Of all the things that could have resulted from the U.S. government’s ongoing federal shutdown, who would have thought it’d give hope to a Bitcoin ETF finally being approved—on a technicality?

President Trump’s big, dumb border-wall temper tantrum has pushed the shutdown into day 19, with no end in sight. As a result, the U.S. Securities and Exchange Commission is down to a skeleton crew performing only critical, market-integrity functions. This means all ordinary business is on hold, including the regulatory guidance that the crypto industry anxiously awaits.

The thing is, the Bitcoin ETF can’t wait. The SEC must rule on the exchange-traded fund proposed by investment management firm VanEck, blockchain startup SolidX, and the Chicago Board Options Exchange (CBOE) by February 27, 2019. By law, it cannot delay any further. So what happens if the deadline strikes and there’s no one around SEC HQ to issue a thumbs up or down? Strange days become even stranger.

“It is technically possible that it would be approved through inaction,” says Teresa Goody, a partner at the law firm of BakerHostetler, who specializes in securities compliance and blockchain technologies. “The rule provides for automatic approval if the SEC does not approve or deny the proposal within the timeframe.”

But before you go filling your bags with bitcoins, Goody, a former SEC attorney, says to take a deep breath: “While it is highly unlikely that the government will still be shut down on February 27, there may be the staff there to address it, and issue either an approval or denial.”

And in any sane world, that would be true. But we drifted off into The Darkest Timeline some time ago, and a government shutdown that sees the leaves turn again isn’t so hard to fathom any more. Still, it wouldn’t be surprising if the SEC had a denial letter ready to go that was just waiting for someone to push “send.”

While ETF hopes spring eternal in cryptoland, the shutdown could specifically affect other eagerly anticipated events. For instance, the Commodity Futures Trading Commission (CFTC) has also been closed until further notice. “The shutdown will likely continue to delay the CFTC’s approval process,” says Goody, “further delaying the launch of the Bakkt bitcoin futures market.”

More generally, Robert Musiala, BakerHostetler’s blockchain counsel, says the shutdown will prolong the period of regulatory uncertainty over tokenization plays. “The industry as a whole has been eagerly awaiting ‘plain English’ guidance on token offerings that SEC director William Hinman said was forthcoming in comments made in November 2018,” he says. “Many market participants are delaying certain aspects of their business plans as they await the release of this new guidance. To the extent the government shutdown impedes release of this guidance, there may be a corollary negative impact on blockchain market activity as business plans are further delayed.”

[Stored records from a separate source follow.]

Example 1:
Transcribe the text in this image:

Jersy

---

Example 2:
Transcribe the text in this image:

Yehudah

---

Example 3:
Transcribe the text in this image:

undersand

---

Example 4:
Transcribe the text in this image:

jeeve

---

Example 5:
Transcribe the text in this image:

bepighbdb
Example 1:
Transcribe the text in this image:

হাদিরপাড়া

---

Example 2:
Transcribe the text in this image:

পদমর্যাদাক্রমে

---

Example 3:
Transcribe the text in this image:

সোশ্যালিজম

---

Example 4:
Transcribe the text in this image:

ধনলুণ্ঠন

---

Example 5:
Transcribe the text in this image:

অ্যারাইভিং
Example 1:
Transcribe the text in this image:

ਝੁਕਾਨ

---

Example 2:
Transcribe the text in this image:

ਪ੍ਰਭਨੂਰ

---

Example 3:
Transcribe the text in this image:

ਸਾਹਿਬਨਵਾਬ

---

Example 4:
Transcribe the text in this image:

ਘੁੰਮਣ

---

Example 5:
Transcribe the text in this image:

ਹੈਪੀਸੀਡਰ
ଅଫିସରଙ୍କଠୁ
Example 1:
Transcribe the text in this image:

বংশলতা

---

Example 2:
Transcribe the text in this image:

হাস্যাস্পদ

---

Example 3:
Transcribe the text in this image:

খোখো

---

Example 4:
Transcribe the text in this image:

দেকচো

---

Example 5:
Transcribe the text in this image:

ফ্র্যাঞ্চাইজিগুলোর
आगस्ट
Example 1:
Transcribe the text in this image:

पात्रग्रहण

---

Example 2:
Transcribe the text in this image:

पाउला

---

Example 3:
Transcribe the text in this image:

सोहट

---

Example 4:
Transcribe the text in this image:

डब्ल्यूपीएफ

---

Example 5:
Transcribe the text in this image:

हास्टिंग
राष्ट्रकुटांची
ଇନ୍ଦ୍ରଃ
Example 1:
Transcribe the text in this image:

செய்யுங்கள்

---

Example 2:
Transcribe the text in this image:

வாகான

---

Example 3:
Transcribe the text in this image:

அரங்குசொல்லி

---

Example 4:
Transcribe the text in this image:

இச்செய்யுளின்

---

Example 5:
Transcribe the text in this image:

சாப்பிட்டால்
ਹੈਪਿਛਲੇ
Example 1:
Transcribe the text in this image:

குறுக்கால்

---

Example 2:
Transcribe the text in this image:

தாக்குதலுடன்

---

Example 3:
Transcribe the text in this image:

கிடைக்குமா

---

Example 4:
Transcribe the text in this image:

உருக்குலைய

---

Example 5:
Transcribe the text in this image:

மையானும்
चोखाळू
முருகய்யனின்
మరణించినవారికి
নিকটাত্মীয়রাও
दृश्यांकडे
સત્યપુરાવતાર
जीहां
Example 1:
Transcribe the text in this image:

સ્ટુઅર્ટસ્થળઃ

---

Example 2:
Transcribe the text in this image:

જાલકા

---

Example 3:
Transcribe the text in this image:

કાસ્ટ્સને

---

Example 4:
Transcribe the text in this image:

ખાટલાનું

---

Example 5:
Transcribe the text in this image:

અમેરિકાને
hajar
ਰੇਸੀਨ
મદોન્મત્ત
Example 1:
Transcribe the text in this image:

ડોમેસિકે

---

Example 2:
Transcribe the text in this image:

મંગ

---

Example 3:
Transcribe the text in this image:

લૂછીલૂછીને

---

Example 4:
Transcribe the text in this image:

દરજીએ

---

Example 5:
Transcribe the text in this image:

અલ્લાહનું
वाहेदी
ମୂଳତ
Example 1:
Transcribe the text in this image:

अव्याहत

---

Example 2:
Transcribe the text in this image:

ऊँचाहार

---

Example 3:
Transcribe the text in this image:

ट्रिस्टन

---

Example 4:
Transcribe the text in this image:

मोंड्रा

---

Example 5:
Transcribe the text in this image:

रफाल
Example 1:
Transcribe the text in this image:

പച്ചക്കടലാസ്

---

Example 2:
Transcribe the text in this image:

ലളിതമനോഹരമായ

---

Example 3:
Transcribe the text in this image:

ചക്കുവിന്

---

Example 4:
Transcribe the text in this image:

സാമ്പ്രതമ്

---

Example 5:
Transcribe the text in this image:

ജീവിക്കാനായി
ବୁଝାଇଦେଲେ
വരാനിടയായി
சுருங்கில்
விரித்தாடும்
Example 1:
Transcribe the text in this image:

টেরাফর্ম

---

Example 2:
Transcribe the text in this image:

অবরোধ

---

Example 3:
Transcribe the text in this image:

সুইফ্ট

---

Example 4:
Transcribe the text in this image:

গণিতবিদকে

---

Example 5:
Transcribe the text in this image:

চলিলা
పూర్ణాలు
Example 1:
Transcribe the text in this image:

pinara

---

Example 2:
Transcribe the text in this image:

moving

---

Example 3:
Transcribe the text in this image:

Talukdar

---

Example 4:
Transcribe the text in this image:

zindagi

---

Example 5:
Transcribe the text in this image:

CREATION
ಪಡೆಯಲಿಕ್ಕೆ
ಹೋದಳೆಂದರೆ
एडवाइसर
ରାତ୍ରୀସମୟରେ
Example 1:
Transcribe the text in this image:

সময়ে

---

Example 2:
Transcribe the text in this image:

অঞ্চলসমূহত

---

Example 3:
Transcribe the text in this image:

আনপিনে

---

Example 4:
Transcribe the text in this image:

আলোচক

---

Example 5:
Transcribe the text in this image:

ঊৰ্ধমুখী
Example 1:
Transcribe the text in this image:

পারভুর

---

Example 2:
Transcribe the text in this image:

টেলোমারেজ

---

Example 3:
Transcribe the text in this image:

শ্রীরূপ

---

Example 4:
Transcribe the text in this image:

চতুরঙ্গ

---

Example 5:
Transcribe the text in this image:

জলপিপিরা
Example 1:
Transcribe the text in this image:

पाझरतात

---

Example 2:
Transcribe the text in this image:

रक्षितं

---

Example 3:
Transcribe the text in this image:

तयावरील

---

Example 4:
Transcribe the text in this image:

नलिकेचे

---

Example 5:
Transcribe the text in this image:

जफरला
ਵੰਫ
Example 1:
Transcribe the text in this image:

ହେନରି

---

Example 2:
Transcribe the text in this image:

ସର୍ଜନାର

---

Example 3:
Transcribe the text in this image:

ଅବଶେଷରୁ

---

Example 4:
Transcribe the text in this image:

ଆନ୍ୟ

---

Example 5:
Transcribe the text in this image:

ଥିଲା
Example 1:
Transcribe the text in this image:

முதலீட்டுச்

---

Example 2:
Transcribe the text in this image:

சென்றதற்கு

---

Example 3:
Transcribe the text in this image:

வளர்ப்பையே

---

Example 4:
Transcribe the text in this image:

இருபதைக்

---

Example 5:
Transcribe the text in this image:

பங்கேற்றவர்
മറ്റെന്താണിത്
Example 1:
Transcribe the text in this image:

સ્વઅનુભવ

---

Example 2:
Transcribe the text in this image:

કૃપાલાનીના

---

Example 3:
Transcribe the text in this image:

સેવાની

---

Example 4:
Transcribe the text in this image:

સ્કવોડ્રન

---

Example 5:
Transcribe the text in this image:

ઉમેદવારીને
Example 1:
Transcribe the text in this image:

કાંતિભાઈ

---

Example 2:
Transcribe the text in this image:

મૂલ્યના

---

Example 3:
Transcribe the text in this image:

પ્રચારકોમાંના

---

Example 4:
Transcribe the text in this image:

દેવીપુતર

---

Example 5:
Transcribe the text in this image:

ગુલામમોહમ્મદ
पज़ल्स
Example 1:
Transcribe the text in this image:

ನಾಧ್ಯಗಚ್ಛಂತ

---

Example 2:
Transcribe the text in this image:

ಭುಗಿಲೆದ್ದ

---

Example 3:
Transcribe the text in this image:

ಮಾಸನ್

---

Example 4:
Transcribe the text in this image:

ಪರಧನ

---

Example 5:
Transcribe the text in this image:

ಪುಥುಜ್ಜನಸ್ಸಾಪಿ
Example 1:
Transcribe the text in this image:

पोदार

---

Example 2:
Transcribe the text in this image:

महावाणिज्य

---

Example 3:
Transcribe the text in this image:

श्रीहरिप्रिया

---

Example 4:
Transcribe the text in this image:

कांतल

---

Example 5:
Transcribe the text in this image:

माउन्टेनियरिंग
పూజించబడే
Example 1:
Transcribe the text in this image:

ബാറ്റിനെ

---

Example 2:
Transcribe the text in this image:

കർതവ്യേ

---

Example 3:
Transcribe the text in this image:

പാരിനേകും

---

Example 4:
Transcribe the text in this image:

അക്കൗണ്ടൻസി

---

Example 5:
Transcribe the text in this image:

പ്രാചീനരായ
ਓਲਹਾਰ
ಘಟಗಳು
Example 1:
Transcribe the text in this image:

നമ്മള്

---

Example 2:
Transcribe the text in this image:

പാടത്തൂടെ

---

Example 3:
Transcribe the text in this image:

Lewis Cohen, an attorney at the blockchain-focused DLx Law LLP, agrees, adding that the shutdown is coming at a particularly inopportune time for the crypto market. Hinman’s “plain-English guidance” had been expected right around the start of the new year, he says. “Had that promised plain-English guidance been in process, we certainly lost at least two weeks—maybe three weeks—of potential work on that.”

What’s more, “critical guidance” in the form of no-action letters for various crypto projects has all been placed on hold, he says. Cohen explains that no-action letters are a way for market participants to engage with the SEC, describe to the Commission the details of their respective projects, and essentially gain exemptions from enforcement action. “That doesn’t mean that a private party can’t sue you, and it doesn’t mean a lot of other things, but people usually take a high-degree of confidence that if you get a no-action letter, you’ll stay within the no-action letter,” Cohen says.

“Both Director Hinman and Chairman Clayton have made the point that they’re open to providing no-action where appropriate. To the extent that there are projects in the midst of that, this [shutdown] has effectively caused the SEC staff to put their pencils down and really has impacted that.”

The shutdown is slowing down this process at a crucial time for the market, says Cohen, with “new token issuances ground to a halt” in the United States. After a full year of headaches and heartbreak wrought by the SEC in cryptoland, the industry now fervently prays for its safe and happy return. Strange days, indeed.